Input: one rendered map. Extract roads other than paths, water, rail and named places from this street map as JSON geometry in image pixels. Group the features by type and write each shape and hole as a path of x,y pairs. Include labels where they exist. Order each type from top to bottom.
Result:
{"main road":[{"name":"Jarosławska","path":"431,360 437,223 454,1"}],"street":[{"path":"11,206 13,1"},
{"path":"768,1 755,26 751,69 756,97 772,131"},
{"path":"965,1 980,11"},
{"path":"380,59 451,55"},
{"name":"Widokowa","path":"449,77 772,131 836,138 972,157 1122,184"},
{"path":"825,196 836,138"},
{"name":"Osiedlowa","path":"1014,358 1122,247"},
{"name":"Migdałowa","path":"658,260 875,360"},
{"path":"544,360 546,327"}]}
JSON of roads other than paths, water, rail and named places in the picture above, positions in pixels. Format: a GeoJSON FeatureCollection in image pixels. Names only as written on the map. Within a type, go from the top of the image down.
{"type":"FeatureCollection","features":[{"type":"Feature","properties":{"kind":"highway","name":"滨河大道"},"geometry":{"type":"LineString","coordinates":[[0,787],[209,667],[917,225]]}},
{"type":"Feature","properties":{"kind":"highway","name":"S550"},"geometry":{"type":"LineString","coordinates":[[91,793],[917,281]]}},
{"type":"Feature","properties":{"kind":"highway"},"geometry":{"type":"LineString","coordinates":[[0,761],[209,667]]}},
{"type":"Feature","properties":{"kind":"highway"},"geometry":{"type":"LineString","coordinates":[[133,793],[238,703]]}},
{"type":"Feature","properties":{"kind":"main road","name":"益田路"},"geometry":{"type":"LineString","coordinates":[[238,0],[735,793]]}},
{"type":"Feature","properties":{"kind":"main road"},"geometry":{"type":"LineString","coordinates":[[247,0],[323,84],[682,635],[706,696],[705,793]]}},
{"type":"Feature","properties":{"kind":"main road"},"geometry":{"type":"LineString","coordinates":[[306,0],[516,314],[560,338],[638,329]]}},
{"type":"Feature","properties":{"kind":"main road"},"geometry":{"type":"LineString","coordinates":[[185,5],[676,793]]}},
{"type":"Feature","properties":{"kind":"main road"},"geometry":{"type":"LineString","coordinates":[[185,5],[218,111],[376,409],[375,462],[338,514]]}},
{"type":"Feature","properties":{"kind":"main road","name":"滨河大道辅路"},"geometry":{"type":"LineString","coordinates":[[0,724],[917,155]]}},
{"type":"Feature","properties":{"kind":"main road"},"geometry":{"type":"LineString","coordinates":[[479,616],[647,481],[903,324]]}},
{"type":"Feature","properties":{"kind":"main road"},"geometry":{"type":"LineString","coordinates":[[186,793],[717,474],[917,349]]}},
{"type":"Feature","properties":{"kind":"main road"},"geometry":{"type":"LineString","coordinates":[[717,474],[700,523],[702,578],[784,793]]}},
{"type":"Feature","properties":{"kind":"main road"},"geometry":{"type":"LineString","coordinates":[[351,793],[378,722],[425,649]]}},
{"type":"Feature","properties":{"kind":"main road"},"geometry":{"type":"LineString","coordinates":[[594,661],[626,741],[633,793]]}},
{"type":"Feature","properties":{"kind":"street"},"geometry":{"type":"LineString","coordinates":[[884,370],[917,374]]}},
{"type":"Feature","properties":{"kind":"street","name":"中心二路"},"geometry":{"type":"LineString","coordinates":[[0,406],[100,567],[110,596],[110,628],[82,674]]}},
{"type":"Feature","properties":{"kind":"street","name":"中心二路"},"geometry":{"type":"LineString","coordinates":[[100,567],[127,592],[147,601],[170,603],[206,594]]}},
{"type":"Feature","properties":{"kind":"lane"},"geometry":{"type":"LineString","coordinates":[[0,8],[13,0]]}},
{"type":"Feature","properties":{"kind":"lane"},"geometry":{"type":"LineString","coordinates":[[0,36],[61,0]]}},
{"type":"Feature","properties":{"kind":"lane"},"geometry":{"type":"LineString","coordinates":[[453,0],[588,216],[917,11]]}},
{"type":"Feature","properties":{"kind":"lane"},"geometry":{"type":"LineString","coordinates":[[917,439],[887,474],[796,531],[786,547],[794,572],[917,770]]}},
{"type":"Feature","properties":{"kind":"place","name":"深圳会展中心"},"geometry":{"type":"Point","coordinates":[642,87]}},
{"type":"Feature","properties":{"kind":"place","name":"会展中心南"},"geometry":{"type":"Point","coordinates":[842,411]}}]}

···

**Work required**
Lines holding the word "FeatureCollection" in the entries above are the ones to pull out. Copy them all.

**Answer area**
JSON of roads other than paths, water, rail and named places in the picture above, positions in pixels. Format: a GeoJSON FeatureCollection in image pixels. Names only as written on the map. Within a type, go from the top of the image down.
{"type":"FeatureCollection","features":[{"type":"Feature","properties":{"kind":"highway","name":"滨河大道"},"geometry":{"type":"LineString","coordinates":[[0,787],[209,667],[917,225]]}},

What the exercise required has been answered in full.